Another case relating to the setting aside of an arbitral award is Sinocore International Co Ltd v RBRG Trading (UK) Ltd. In this case the argument was that the award gave effect to a claim which was based on forged bills of lading. The Claimant brought a claim to enforce the arbitral award in England and obtained, on a without notice basis, an enforcement order. The Defendant objected to that order on the basis that the Claimant had presented forged bills of lading and that the Court should not assist a party who has presented forged documents.
The Court rejected the Defendant’s arguments. Even if the transaction had been tainted by fraud, it did not prevent the Claimant bringing other lawful claims. Whilst a bank may be able to rely on the principle that fraud unravels all and refuse to pay out on letters of credit based on forged documents, that principle does not necessarily apply to all situations: it is necessary to determine whether the fraud goes to an essential part of the claim.
In the case of Joseph Akerman v (1) Andrew Robert Thornhill (2) Naomi Ackerman (3) Barry Ackerman (4) Bana One Ltd the Court was asked to consider whether a Judgment and a Settlement Agreement could be set aside on the basis that they had resulted from bribery, fraud and collusion. A Judgment could only be set aside on the basis that it was obtained by fraud or collusion if the evidence of fraud or collusion was not available, and could not have been discovered with reasonable diligence, at the time the judgment was given.
The Court found that there was a substantial public interest in finality in litigation. Likewise settlement agreements should not be undermined except on the clearest grounds.
As all the documents on which the Claimant sought to rely to evidence the fraud and collusion had been disclosed in the earlier litigation, he was barred by the principle of res judicata. The evidence had been available at the time the judgment was given and the judgment would not, therefore, be set aside.
The issue of evidence being available at trial was also considered in the case of Roshan v Singh in which the Court held that someone who was not party to original proceedings could set aside judgment in those proceedings on the grounds that it was fraudulently obtained.
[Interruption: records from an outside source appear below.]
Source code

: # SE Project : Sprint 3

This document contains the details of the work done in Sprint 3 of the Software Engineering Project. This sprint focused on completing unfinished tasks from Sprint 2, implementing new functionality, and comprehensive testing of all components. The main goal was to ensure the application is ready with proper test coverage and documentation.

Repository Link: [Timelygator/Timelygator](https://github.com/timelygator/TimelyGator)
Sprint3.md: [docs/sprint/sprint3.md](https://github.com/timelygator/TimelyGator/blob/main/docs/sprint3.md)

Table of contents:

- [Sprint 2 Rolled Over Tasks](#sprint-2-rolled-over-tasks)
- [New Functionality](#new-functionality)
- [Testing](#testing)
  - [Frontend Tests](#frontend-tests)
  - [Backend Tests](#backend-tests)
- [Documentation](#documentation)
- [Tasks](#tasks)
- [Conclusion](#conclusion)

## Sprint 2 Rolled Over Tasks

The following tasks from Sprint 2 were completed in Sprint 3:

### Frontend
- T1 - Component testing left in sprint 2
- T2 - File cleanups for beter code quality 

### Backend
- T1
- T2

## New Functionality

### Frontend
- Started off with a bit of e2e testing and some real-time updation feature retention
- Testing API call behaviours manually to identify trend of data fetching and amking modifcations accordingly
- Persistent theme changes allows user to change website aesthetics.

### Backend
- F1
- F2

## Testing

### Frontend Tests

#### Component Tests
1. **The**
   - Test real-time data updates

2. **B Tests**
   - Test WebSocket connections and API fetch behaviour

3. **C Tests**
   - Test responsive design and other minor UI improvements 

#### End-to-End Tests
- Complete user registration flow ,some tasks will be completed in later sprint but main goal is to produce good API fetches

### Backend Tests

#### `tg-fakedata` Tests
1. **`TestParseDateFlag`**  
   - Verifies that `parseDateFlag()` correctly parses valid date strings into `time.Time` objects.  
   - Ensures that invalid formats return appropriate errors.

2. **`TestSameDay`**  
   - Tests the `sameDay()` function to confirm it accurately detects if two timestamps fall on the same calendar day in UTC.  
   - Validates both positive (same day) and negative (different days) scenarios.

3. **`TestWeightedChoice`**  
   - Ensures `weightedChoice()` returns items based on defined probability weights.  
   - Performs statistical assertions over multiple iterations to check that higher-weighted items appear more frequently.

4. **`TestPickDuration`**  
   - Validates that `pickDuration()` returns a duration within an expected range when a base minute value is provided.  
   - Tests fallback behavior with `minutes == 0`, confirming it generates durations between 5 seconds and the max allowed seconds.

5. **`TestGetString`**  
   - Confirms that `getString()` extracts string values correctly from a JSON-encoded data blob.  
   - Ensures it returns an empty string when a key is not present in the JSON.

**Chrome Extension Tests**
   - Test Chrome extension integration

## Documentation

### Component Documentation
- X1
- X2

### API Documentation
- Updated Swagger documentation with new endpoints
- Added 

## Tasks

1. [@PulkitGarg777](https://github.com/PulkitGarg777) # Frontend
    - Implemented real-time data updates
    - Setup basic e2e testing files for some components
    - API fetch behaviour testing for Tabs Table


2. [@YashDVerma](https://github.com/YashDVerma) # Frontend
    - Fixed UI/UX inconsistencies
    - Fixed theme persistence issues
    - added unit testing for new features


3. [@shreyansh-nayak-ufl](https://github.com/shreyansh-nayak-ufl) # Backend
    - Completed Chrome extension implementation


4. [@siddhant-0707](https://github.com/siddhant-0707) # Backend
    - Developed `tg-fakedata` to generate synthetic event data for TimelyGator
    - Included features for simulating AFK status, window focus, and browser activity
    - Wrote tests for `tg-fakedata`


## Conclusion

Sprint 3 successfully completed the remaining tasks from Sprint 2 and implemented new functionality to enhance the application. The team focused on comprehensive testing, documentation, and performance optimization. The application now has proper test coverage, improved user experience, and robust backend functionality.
There was no need for the Claimant to prove that there had been a conspiracy to damage his interests but again it was necessary to demonstrate that the evidence of fraud was evidence which was not available, and could not have been discovered with reasonable diligence, at the time the judgment was given.
In Balber Kaur Takhar v (1) Gracefield Developments Ltd (2) Kewal Singh Krishan (3) Parkash Krishan the Court of Appeal considered whether a Claimant had to demonstrate that evidence of forgery of documents was not available to her at the time of trial and could not have been discovered with reasonable diligence. The Claimant submitted that it would be wrong to impose a requirement of reasonable diligence in the case of a fraud.
The Court found that there was no distinction between an application to set aside judgment for fraud and an application to re-litigate an issue on the basis of new evidence. The appeal was allowed and the matter was remitted for consideration of whether the Claimant had satisfied the condition of reasonable diligence in respect of the evidence relied upon.